During the early hours of December 14, 2002, while travelling from Zeebrugge to Southampton with a load of nearly 3,000 automobiles, she collided with the Kariba, a 1982 Bahamian-flagged container ship. The Kariba was able to continue on, but Tricolor sank where she was struck, some 20 miles north of the French coast in the English Channel. While no lives were lost, the ship remained lodged on her side in the mud of the 30-meter deep waterway.
The Channel is one of the busiest seaways in the world and, despite standard radio warnings, three guard ships, and a lighted buoy, the wreck was struck by the German vessel Nicola the next night, which had to be towed free. After this, two additional patrol ships and six more buoys were installed, including one with a Racon warning transponder. However, on 1 January 2003, the loaded Turkish-registered fuel carrier Vicky struck the same wreck; she was later freed by the rising tide.
The salvage operation of the Tricolor was led by the Dutch company Smit International, and took well over a year. Starting in July 2003, the operation was declared complete on October 27, 2004. The salvage method included a diamond-encrusted cutting wire used to slice the wreck into nine sections of 3000-tonnes each, a technique similar to one the Smit had used in salvaging the Russian submarine, K-141 Kursk.

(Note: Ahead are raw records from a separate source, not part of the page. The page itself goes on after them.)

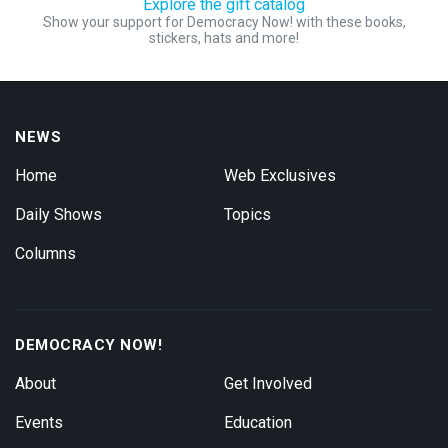
Explore the gift catalog
Show your support for Democracy Now! with these books,
stickers, hats and more!
NEWS
Home
Web Exclusives
Daily Shows
Topics
Columns
DEMOCRACY NOW!
About
Get Involved
Events
Education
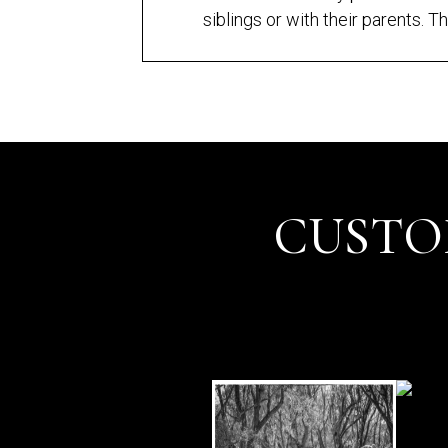
siblings or with their parents. Th
CUSTO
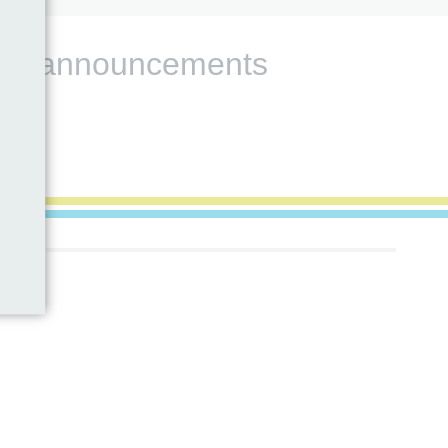
s and announcements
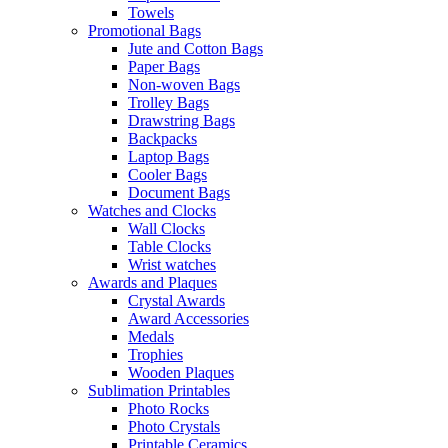
Towels
Promotional Bags
Jute and Cotton Bags
Paper Bags
Non-woven Bags
Trolley Bags
Drawstring Bags
Backpacks
Laptop Bags
Cooler Bags
Document Bags
Watches and Clocks
Wall Clocks
Table Clocks
Wrist watches
Awards and Plaques
Crystal Awards
Award Accessories
Medals
Trophies
Wooden Plaques
Sublimation Printables
Photo Rocks
Photo Crystals
Printable Ceramics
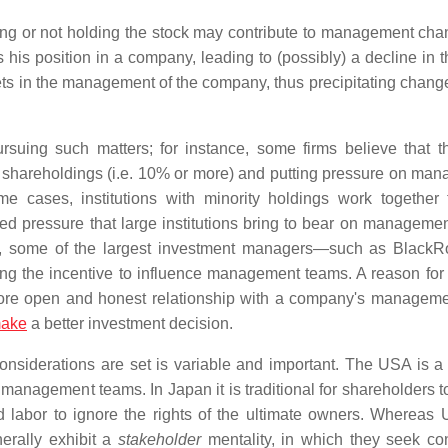
ing or not holding the stock may contribute to management cha
his position in a company, leading to (possibly) a decline in t
ets in the management of the company, thus precipitating change
suing such matters; for instance, some firms believe that t
y shareholdings (i.e. 10% or more) and putting pressure on ma
e cases, institutions with minority holdings work together 
d pressure that large institutions bring to bear on manageme
d, some of the largest investment managers—such as Black
the incentive to influence management teams. A reason for t
, more open and honest relationship with a company's managem
ake
a better investment decision.
nsiderations are set is variable and important. The USA is a l
management teams. In Japan it is traditional for shareholders t
 labor to ignore the rights of the ultimate owners. Whereas 
erally exhibit a
stakeholder
mentality, in which they seek c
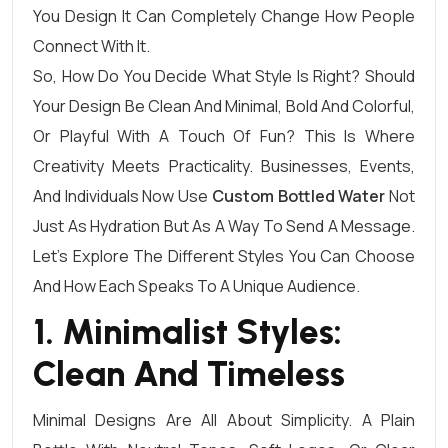
You Design It Can Completely Change How People
Connect With It.
So, How Do You Decide What Style Is Right? Should
Your Design Be Clean And Minimal, Bold And Colorful,
Or Playful With A Touch Of Fun? This Is Where
Creativity Meets Practicality. Businesses, Events,
And Individuals Now Use
Custom Bottled Water
Not
Just As Hydration But As A Way To Send A Message.
Let’s Explore The Different Styles You Can Choose
And How Each Speaks To A Unique Audience.
1. Minimalist Styles:
Clean And Timeless
Minimal Designs Are All About Simplicity. A Plain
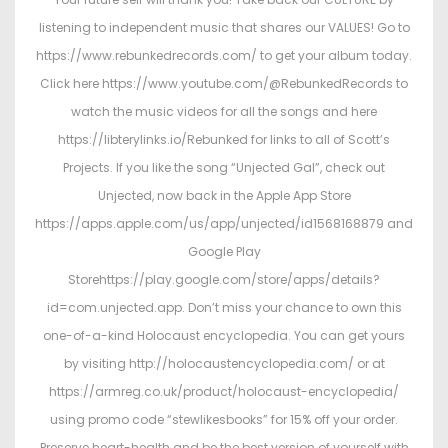
listening to independent music that shares our VALUES! Go to
https://www.rebunkedrecords.com/ to get your album today.
Click here https://www.youtube.com/@RebunkedRecords to
watch the music videos for all the songs and here
https://libterylinks.io/Rebunked for links to all of Scott’s
Projects. If you like the song “Unjected Gal”, check out
Unjected, now back in the Apple App Store
https://apps.apple.com/us/app/unjected/id1568168879 and
Google Play
Storehttps://play.google.com/store/apps/details?
id=com.unjected.app. Don’t miss your chance to own this
one-of-a-kind Holocaust encyclopedia. You can get yours
by visiting http://holocaustencyclopedia.com/ or at
https://armreg.co.uk/product/holocaust-encyclopedia/
using promo code “stewlikesbooks” for 15% off your order.
Preserve heart-health and be the best version of yourself with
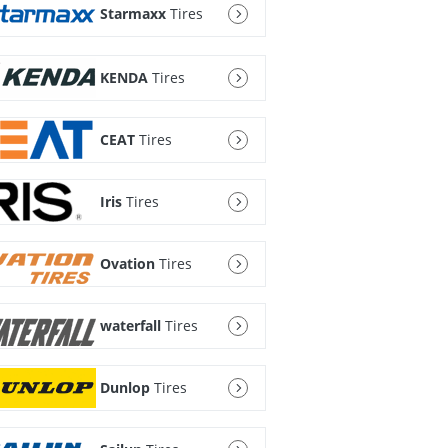
Starmaxx
Tires
KENDA
Tires
CEAT
Tires
Iris
Tires
Ovation
Tires
waterfall
Tires
Dunlop
Tires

C.T. Systems, together with Thales Navigation, installed their Viking Anchoring software to handle the navigational aspects of the operation. The positioning equipment consisted of a Thales Aquarius LRK GPS receiver and a Thales 3011 GPS heading sensor; in conjunction with a Belgian LRK reference station, this provided a locational accuracy of a few centimeters. Using a side scan sonar, all the debris had been located and all the relevant positional information converted to a chart for the Viking software, enabling Smit's Taklift 4 to do a systematic search and recovery of all the remaining debris.
The cargo of 2,871 new cars – mostly from premium German and Swedish manufacturers including BMW, Volvo and SAAB – was removed from the wreck and destroyed, approximately £30m (representing a retail value of £60m) worth. Most oil was removed from the ship's tanks soon after it sank, but during the salvage there was a small 540-tonne oil spill, sparking concern.